• [Supplied text]
— BEGIN —

Chaste N Chastened

I can count on one hand the number of people I've had sex with, and I can count on two hands the number of times I've actually done it. At 33, the same age Jesus was when he was crucified, I've barely gotten more action in my life than the savior Himself. And you know He probably could have been a player if He wanted.

When people learn this about me, they always ask me why, as if I have an answer I'm withholding. I know there are factors working against me—I can't keep a tidy apartment or workspace, I have an extensive toy collection, I dress like a Gothic redneck, and I'm a huge fan of pro-wrestling. Still, those don't suffice for explanation, as there are plenty of people in the same categories with girlfriends, or even a wife and kids.

Though I was born in West Virginia, I was raised in Ireland before the dawn of the Internet, in a fiercely Catholic culture in which dating didn't seem to exist. I returned to the U.S. at age 14, before anyone in my Irish peer group had coupled up, only to find that by local standards, I was way behind. Not that there were a lot of good romantic prospects at a place called Smoky Mountain High School to begin with. (Trust me, it was what it sounds like.)

But college—and California—beckoned. Surely the movies wouldn't lie to me. I knew I could expect crazy free-thinkers, massive wild parties, fellow intellectual travelers and the freedom to be myself without judgment. And then I found myself at USC, where everyone was either high on Jesus or substances considerably less legal. The first girl I was interested in lost all affection for me when I told her I didn't like Rush Limbaugh, nor did I believe that multiculturalism was hurting America. Yes, I know I should've lied.

The second, and one whom I truly fell for, turned me down and went out with my best friend instead. Later, she married my roommate. I saw them not long ago. They seem happy.

I had a band in college, which is supposed to turn a person into a chick magnet. I suppose it might have worked if I actually had any musical ability.

— END —

• [Exercise brief] Continue the essay about the writer's sparse romantic life, picking up after its last sentence. The records that come next are from a different source.

• [Extracted data]
— BEGIN —

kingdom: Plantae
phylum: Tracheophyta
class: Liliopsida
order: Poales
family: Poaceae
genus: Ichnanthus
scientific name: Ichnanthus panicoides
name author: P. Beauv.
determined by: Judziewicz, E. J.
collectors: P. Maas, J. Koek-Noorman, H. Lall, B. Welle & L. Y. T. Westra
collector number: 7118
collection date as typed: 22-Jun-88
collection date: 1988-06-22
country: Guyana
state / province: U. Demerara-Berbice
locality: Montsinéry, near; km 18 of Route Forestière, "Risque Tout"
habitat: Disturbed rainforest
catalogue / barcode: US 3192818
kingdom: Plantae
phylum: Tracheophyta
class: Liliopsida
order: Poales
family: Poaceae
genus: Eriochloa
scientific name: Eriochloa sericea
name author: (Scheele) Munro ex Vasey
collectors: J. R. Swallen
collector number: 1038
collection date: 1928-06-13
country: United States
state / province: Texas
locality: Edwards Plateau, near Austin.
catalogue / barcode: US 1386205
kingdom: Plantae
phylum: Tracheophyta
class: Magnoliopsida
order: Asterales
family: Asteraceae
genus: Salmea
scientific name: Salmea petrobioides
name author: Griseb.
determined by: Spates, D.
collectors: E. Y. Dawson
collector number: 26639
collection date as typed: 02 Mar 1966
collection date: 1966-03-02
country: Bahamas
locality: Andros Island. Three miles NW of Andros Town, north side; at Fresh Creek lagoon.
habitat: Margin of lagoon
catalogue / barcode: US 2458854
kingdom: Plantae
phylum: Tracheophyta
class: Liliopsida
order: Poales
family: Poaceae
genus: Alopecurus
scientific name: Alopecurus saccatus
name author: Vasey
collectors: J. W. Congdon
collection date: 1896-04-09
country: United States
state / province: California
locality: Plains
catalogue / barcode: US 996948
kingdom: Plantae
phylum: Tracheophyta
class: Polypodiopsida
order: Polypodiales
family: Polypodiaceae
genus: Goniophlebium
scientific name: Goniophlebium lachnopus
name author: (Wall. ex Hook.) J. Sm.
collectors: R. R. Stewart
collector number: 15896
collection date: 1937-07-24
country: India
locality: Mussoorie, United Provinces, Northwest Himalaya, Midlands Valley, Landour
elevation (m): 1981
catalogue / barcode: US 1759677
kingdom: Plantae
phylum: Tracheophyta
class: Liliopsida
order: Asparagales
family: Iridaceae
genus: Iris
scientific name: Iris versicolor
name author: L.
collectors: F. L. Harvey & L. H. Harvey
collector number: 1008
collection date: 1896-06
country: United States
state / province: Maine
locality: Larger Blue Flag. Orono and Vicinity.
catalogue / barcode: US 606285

— END —

• [Written answer]
I finally lost my virginity at the tender age of 26, with the aid of a credit card. I was staying in Nevada, had the whole day to myself and figured it was about time. Yes, it was $600. Yeah, she wasn't that hot. Hell, she couldn't even pretend to be interested in me for the full hour and even let me finish the deed myself. But there was some penetration, so it counts. And I still have the actual honest-to-god receipt. Because of what prostitutes will and won't do, I also may be the only person whose first kiss came after losing his virginity. (It was a New Year's party, and she was a stranger who thought I was lying when I said she was the first. Couldn't convince her otherwise.)

As far as spending the night with another person, though, that didn't happen until two years later, when a woman 14 years my senior—whom I met at a party but would never have guessed might be hitting on me—found my online personal ad and contacted me. For about a month, we saw each other, though we never called it dating, and I'm not sure even now if she wants it known that it happened. Then a funny thing occurred: I found that when sex was actually available to me, my mind was freed up to think about other things! It was around this time that I became a blogger.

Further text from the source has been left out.